Laura Approaching


 Hurricane Laura is barreling towards the Texas and Louisiana coasts and is expected to become an extremely dangerous Category 4 hurricane. The worst-case scenario centers around a surge that is predicted to be to the east of the center of the storm. The Hurricane is expected to make landfall on Wednesday evening, bringing winds that have reached up to 125 mph, waves that could reach up to 15 feet tall, and a storm surge that is expected to penetrate up to 30 miles inland.

At least 20 million people are in the storm’s path and over half a million have been ordered to evacuate. 
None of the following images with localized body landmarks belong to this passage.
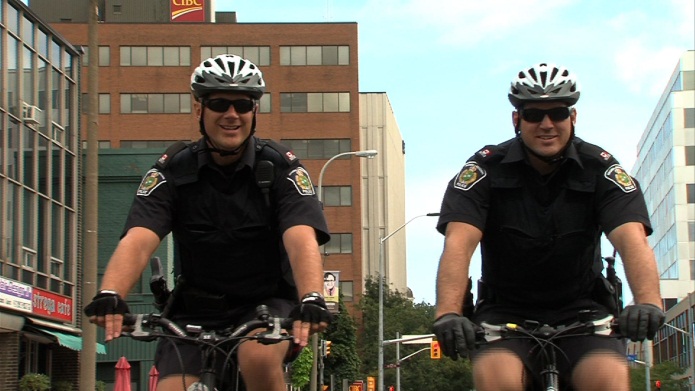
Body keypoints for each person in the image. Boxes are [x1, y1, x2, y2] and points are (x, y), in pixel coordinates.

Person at [84, 54, 332, 391]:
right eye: (219, 104)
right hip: (194, 311)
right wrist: (111, 293)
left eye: (243, 105)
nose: (232, 115)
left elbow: (301, 236)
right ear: (199, 109)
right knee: (171, 389)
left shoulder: (279, 167)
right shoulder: (173, 168)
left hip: (266, 305)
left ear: (254, 111)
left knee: (257, 358)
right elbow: (140, 238)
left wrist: (312, 297)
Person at [432, 62, 665, 391]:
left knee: (608, 379)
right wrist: (448, 313)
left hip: (583, 313)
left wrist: (648, 302)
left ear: (573, 117)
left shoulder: (600, 169)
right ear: (517, 119)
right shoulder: (485, 170)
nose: (546, 125)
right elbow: (458, 244)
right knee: (497, 380)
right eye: (533, 115)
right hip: (505, 314)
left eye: (557, 113)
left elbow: (632, 241)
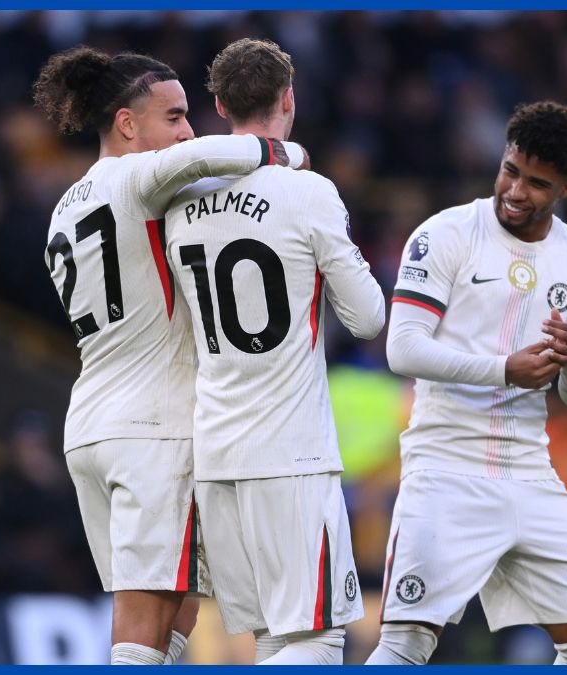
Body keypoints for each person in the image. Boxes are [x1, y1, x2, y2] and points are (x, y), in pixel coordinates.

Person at [35, 45, 308, 666]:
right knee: (145, 609)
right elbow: (219, 153)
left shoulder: (64, 206)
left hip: (91, 428)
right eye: (176, 117)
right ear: (127, 125)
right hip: (152, 426)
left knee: (182, 596)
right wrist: (285, 153)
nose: (188, 131)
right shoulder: (137, 178)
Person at [163, 38, 385, 665]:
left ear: (216, 104)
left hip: (216, 455)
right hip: (290, 453)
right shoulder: (308, 193)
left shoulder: (181, 205)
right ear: (290, 99)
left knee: (271, 640)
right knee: (318, 640)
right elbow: (369, 319)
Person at [366, 101, 567, 666]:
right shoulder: (445, 233)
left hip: (530, 470)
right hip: (446, 465)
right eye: (511, 171)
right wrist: (505, 369)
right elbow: (402, 348)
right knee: (406, 643)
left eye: (538, 183)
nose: (516, 191)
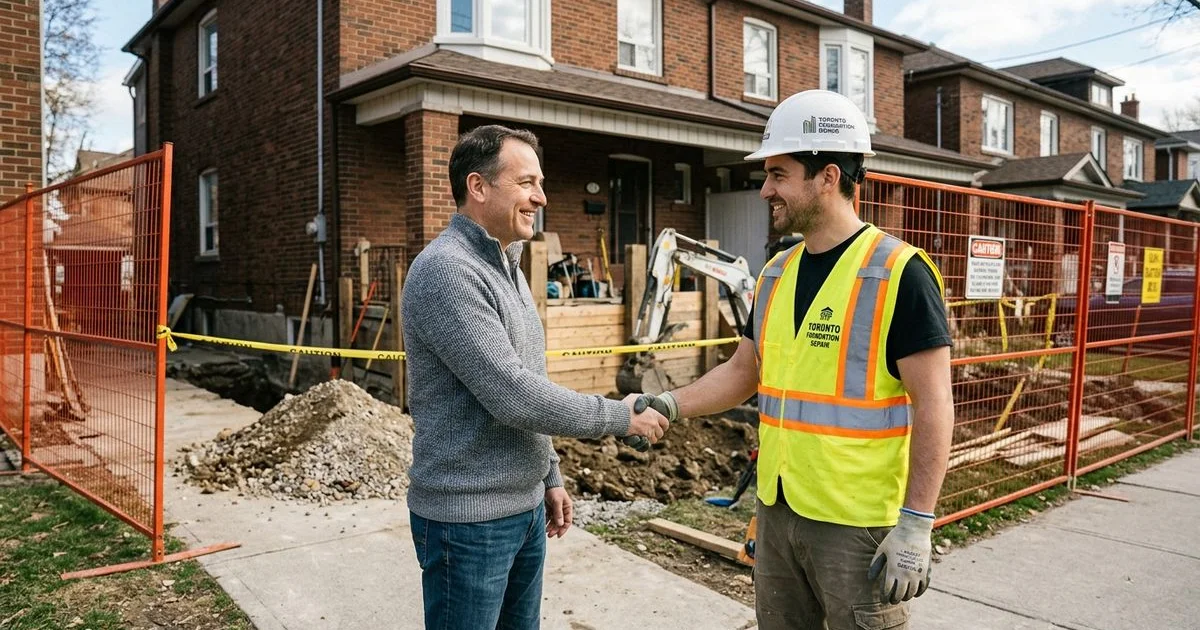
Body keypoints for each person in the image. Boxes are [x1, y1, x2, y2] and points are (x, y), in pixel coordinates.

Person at [638, 90, 954, 630]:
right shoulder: (776, 273)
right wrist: (668, 401)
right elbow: (744, 372)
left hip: (857, 527)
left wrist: (917, 523)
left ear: (827, 177)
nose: (765, 190)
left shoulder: (899, 272)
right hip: (779, 512)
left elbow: (934, 405)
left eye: (778, 174)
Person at [401, 124, 670, 630]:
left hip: (522, 510)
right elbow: (514, 396)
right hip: (469, 520)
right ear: (478, 187)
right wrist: (621, 415)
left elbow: (529, 376)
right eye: (527, 183)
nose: (541, 198)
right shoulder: (447, 271)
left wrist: (549, 474)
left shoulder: (508, 265)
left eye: (539, 184)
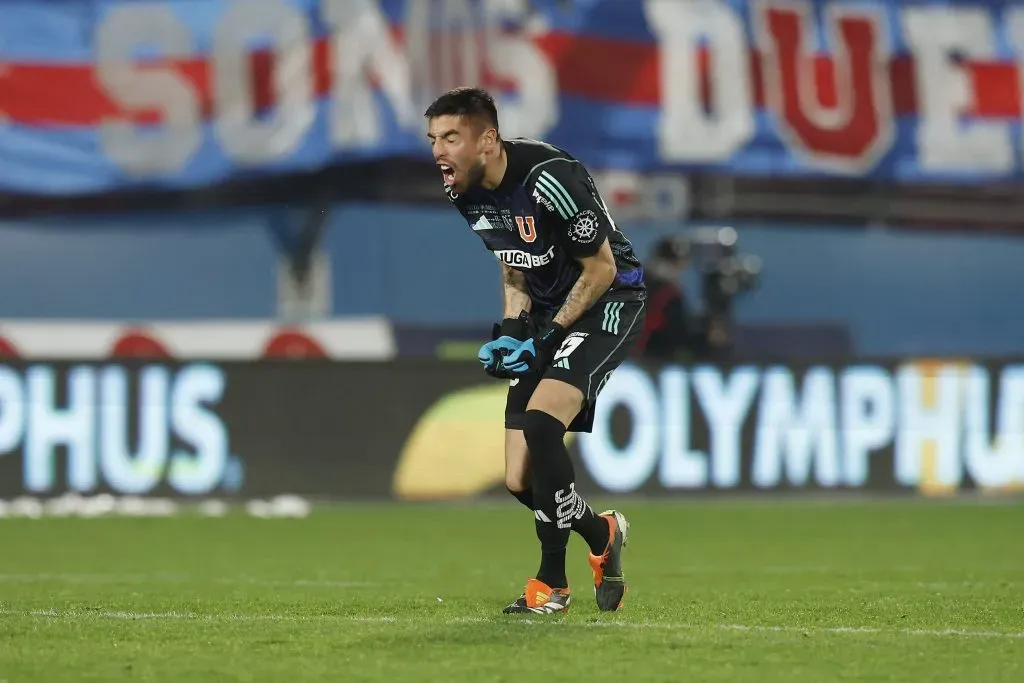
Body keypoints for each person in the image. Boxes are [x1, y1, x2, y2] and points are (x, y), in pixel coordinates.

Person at [425, 87, 647, 615]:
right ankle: (601, 531)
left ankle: (551, 584)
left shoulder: (550, 179)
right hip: (549, 313)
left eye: (451, 137)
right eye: (433, 138)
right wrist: (511, 328)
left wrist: (545, 338)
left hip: (609, 300)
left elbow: (601, 270)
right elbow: (513, 259)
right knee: (519, 478)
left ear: (487, 140)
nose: (438, 151)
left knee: (543, 423)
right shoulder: (465, 190)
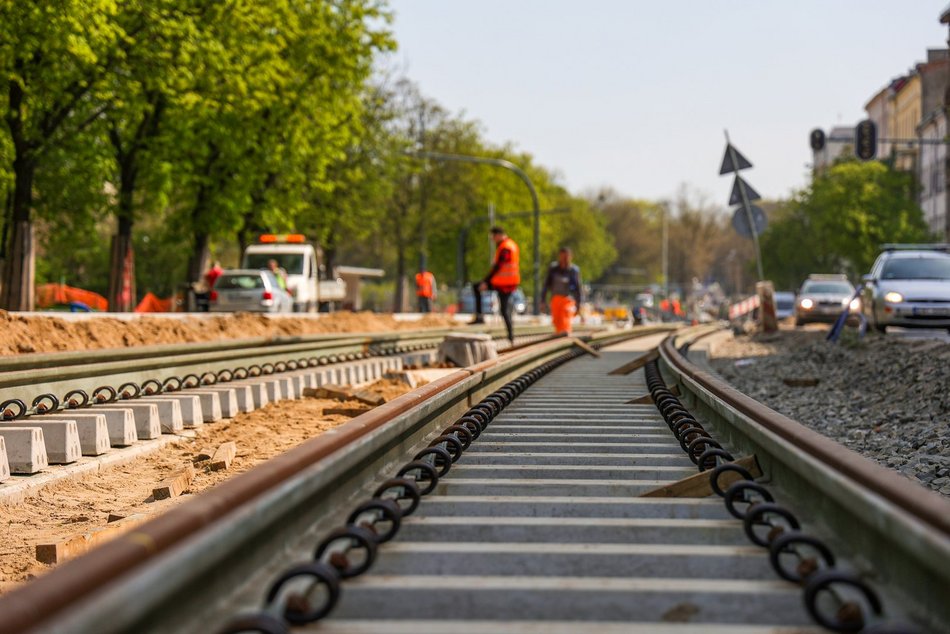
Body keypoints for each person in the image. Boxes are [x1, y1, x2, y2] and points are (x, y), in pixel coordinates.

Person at [470, 226, 519, 343]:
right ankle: (480, 317)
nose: (492, 239)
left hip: (504, 283)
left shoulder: (505, 248)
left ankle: (511, 336)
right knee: (504, 309)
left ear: (498, 235)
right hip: (504, 282)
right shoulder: (509, 245)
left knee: (504, 310)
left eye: (493, 236)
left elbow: (498, 267)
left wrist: (486, 282)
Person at [542, 247, 583, 334]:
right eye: (562, 256)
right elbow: (546, 285)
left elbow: (578, 288)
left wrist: (579, 303)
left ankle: (566, 336)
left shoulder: (574, 271)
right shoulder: (553, 269)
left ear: (570, 257)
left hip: (568, 300)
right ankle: (559, 337)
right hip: (556, 300)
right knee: (557, 322)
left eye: (566, 257)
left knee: (565, 320)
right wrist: (543, 300)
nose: (564, 259)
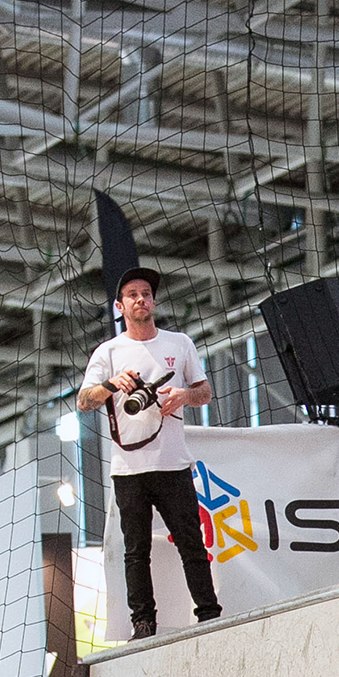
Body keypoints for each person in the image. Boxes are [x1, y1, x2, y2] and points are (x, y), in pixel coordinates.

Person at [76, 266, 223, 642]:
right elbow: (84, 401)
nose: (140, 299)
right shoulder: (108, 352)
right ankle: (143, 623)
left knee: (191, 541)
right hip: (129, 469)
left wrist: (182, 396)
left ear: (154, 301)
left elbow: (204, 390)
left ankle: (209, 612)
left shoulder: (179, 343)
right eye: (132, 295)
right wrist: (112, 384)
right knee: (135, 551)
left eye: (146, 293)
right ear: (120, 306)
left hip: (172, 462)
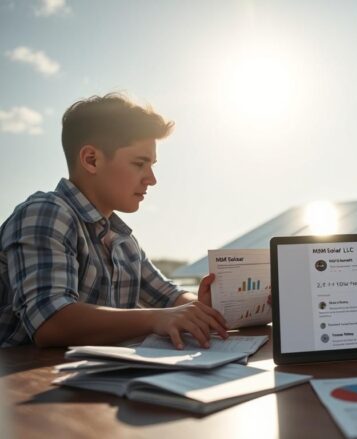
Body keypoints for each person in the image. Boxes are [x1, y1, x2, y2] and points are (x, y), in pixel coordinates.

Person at [0, 93, 228, 348]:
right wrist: (156, 318)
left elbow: (171, 298)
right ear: (91, 160)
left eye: (152, 165)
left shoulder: (123, 241)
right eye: (140, 163)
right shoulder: (46, 213)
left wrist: (206, 307)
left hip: (95, 378)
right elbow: (50, 321)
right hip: (24, 382)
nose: (152, 179)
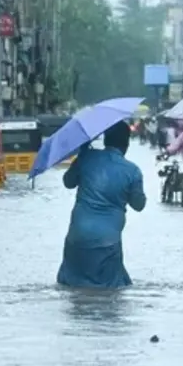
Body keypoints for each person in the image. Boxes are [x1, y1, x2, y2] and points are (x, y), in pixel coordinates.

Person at [57, 121, 146, 288]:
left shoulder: (87, 158)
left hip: (77, 236)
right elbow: (139, 205)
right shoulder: (132, 171)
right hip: (107, 242)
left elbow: (68, 182)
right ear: (126, 143)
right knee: (110, 293)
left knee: (72, 289)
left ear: (105, 140)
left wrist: (81, 156)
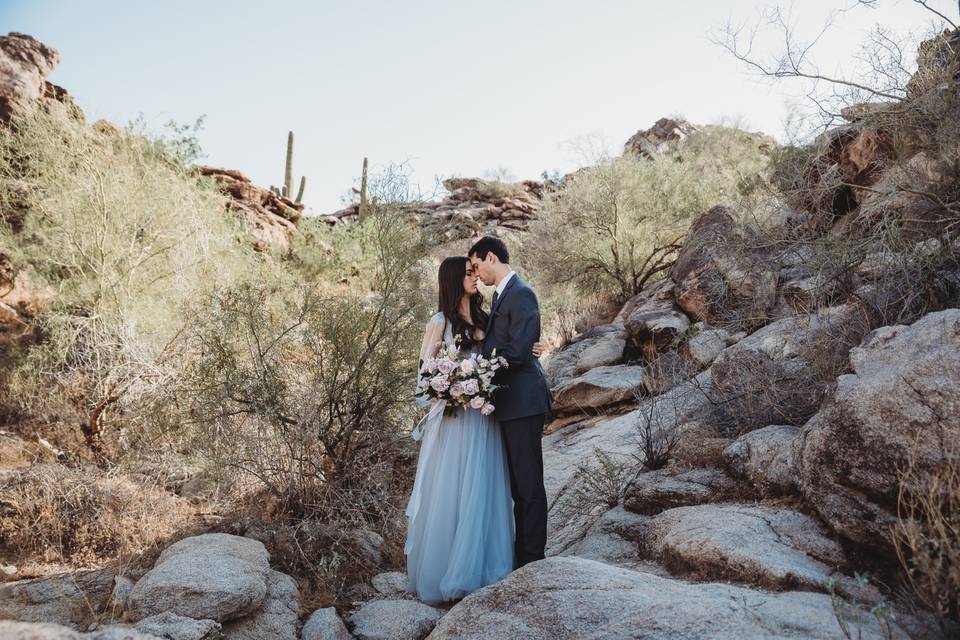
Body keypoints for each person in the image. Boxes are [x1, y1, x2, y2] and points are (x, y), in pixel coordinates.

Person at [404, 256, 546, 604]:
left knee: (486, 489)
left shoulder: (486, 317)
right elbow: (424, 380)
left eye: (475, 270)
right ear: (454, 280)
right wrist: (451, 387)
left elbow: (505, 353)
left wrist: (532, 349)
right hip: (455, 422)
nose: (475, 276)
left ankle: (488, 567)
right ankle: (451, 569)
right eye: (468, 273)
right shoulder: (439, 322)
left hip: (484, 419)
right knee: (454, 491)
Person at [468, 236, 552, 568]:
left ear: (491, 257)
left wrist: (474, 368)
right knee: (517, 483)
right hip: (509, 403)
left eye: (477, 266)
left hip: (523, 402)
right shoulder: (503, 297)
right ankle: (521, 554)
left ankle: (532, 558)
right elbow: (513, 345)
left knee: (528, 483)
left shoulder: (522, 293)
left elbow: (517, 352)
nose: (477, 274)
“Unsurvivable storm surge with large and destructive waves will cause catastrophic damage from Sea Rim State Park, Texas, to Intracoastal City, Louisiana, including Calcasieu and Sabine Lakes,” the National Hurricane Center said late Wednesday morning.

    Conditions are said to rapidly deteriorate after sunset, meaning the worst of the storm will occur when it is dark. Peak wind gusts are expected to last until Thursday morning as the storm moves inland. As it pushed north, it is still likely to become a hurricane.

   Tropical storms like these also bring pop-up tornadoes. The conditions add to the number of many things the residents of Texas and Louisiana are going to have to look out for. 

   Widespread flash flooding is expected along small streams, rivers, urban areas, and roadways in Texas, Louisiana, and Arkansas starting Wednesday and lasting through Thursday. Hurricane Laura will drop around 15 inches of rain in the specified states. Additionally, 4 inches of overall rain is expected to fall in the southern Mississippi Valley from central Louisiana into western Tennessee and Kentucky, and southeastern Missouri, the National Hurricane  National Hurricane Center said Wednesday morning.